My heart just goes out to this one...  She has that same defeated look that Tasha had before we brought her home. 


Cross posted. 

I am a female, tan and black German Shepherd Dog. BAKERSFIELD CA KCAC

The shelter staff think I am about 2 years old​​


----------



## msvette2u (Mar 20, 2006)

Do you know how she is with other dogs? 
We'll be down in that area quite possibly, for Christmas. 
But there's probably a rescue closer that could get her sooner...


----------



## shepherdmom (Dec 24, 2011)

msvette2u said:


> Do you know how she is with other dogs?
> We'll be down in that area quite possibly, for Christmas.
> But there's probably a rescue closer that could get her sooner...

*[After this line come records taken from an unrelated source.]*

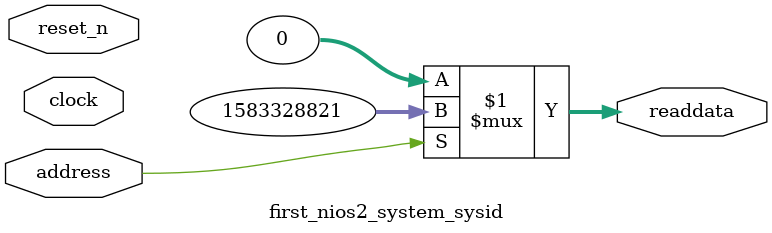
<source format=v>



// synthesis translate_off
`timescale 1ns / 1ps
// synthesis translate_on

// turn off superfluous verilog processor warnings 
// altera message_level Level1 
// altera message_off 10034 10035 10036 10037 10230 10240 10030 

module first_nios2_system_sysid (
               // inputs:
                address,
                clock,
                reset_n,

               // outputs:
                readdata
             )
;

  output  [ 31: 0] readdata;
  input            address;
  input            clock;
  input            reset_n;

  wire    [ 31: 0] readdata;
  //control_slave, which is an e_avalon_slave
  assign readdata = address ? 1583328821 : 0;

endmodule



</source>
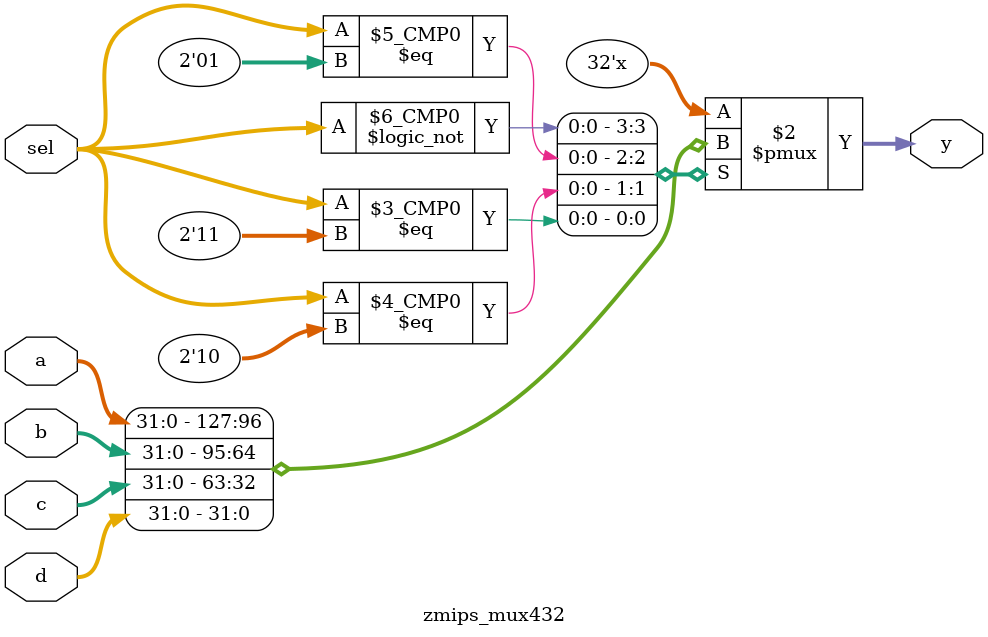
<source format=v>
/**
 * 4 x 32 MUX
 */

module zmips_mux432(a, b, c, d, sel, y);
input [31:0] a, b, c, d;
input [1:0] sel;
output reg [31:0] y;

always @(a or b or c or d or sel)
begin
    case (sel)
    2'b00: begin
        y = a;
    end
    2'b01: begin
        y = b;
    end
    2'b10: begin
        y = c;
    end
    2'b11: begin
        y = d;
    end
    endcase
end

endmodule

</source>
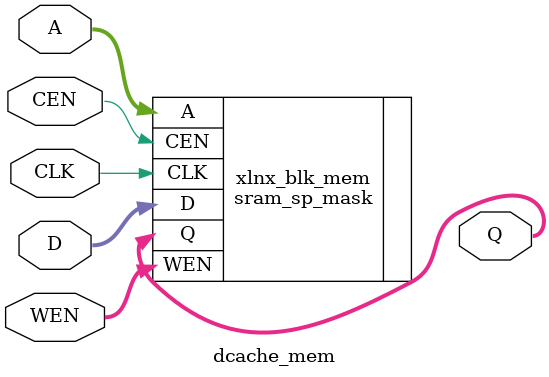
<source format=v>
`include "defines.v"

module sys_sram(
    input           CLK,
    input           CENA,
    input           WENA,
    input[11:0]     AA,
    input[127:0]    DA,
    output[127:0]   QA,
    input           CENB,
    input           WENB,
    input[11:0]     AB,
    input[127:0]    DB,
    output[127:0]   QB
);

//Dual Port SRAM, 512x128b = 8KBytes
bram_dp_512x128 xlnx_blk_mem(
    .addra(AA),
    .clka(CLK),
    .dina(DA),
    .douta(QA),
    .ena(!CENA),
    .wea(!WENA),
    .addrb(AB),
    .clkb(CLK),
    .dinb(DB),
    .doutb(QB),
    .enb(!CENB),
    .web(!WENB)
);

endmodule

//Delay Lock Looped and Clock Gating
//delay clkin to clkout for a quarter cycle of refclk
module sys_delay(
	input enable,
	input refclk,
	input clkin,
	output clkout
);
assign clkout = enable ? clkin : 0;
endmodule

//System Clock Generator
module sys_clkgen(
    input ref_clk,
    input ext_rst,
    output sys_clk,
    output sys_rst
);

wire locked;
clkgen xlnx_pll(
    .clk_in1(ref_clk),  //100 MHz
    .reset(ext_rst),
    .clk_out1(sys_clk), // 50 MHz
    .locked(locked)
);
assign sys_rst = !locked;

endmodule

//Data Cache Tags RAM
module dcache_tag(
    input         CLK,
    input         CENA,
    input[4:0]    AA,
    output[6:0]   QA,
    input         CENB,
    input[4:0]    AB,
    input[6:0]    DB
);

sram_sdp #(5, 7)    //32x7 SRAM, simple dual port
xlnx_blk_mem (
    .CLK    (CLK),
    .CENA   (CENA),
    .AA     (AA),
    .QA     (QA),
    .CENB   (CENB),
    .AB     (AB),
    .DB     (DB)
);

endmodule

//Data Cache Data RAM
module dcache_mem(
    input         CLK,
    input         CEN,
    input[15:0]   WEN,
    input[4:0]    A,
    input[127:0]  D,
    output[127:0] Q
);

sram_sp_mask #(5, 128, 4) //32x128 SRAM, with byte mask
xlnx_blk_mem(
    .CLK    (CLK),
    .CEN    (CEN),
    .WEN    (WEN),
    .A      (A),
    .D      (D),
    .Q      (Q)
);
endmodule

</source>
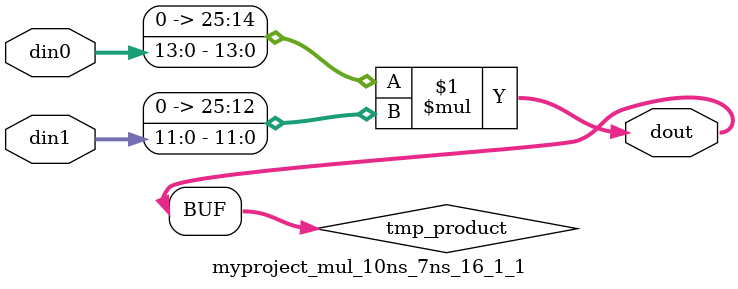
<source format=v>

`timescale 1 ns / 1 ps

 module myproject_mul_10ns_7ns_16_1_1(din0, din1, dout);
parameter ID = 1;
parameter NUM_STAGE = 0;
parameter din0_WIDTH = 14;
parameter din1_WIDTH = 12;
parameter dout_WIDTH = 26;

input [din0_WIDTH - 1 : 0] din0; 
input [din1_WIDTH - 1 : 0] din1; 
output [dout_WIDTH - 1 : 0] dout;

wire signed [dout_WIDTH - 1 : 0] tmp_product;
























assign tmp_product = $signed({1'b0, din0}) * $signed({1'b0, din1});











assign dout = tmp_product;





















endmodule

</source>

Her thread on facebook says she is fearful. She is being temp tested tomorrow. I can try to find out who you can contact if you are interested.


----------



## Stevenzachsmom (Mar 3, 2008)

What a sad face. Poor baby.


----------



## PatchonGSD (Jun 27, 2012)

oh this breaks my heart.


----------



## msvette2u (Mar 20, 2006)

shepherdmom said:


> Her thread on facebook says she is fearful. She is being temp tested tomorrow. I can try to find out who you can contact if you are interested.


Yes, go ahead...if nobody else steps up we'll commit to her. We just placed our two foster GSD females and have room


----------



## msvette2u (Mar 20, 2006)

shepherdmom said:


> Her thread on facebook says she is fearful. She is being temp tested tomorrow. I can try to find out who you can contact if you are interested.


Yes, go ahead...if nobody else steps up we'll commit to her. We just placed our two foster GSD females and have room


----------



## shepherdmom (Dec 24, 2011)

msvette2u said:


> Yes, go ahead...if nobody else steps up we'll commit to her. We just placed our two foster GSD females and have room


Sent you a PM with contact info.


----------



## msvette2u (Mar 20, 2006)

Can you mail it to me, [email protected] ? Thanks


----------



## shepherdmom (Dec 24, 2011)

msvette2u said:


> Can you mail it to me, [email protected] ? Thanks


Sent.


----------



## shepherdmom (Dec 24, 2011)

Safe...


----------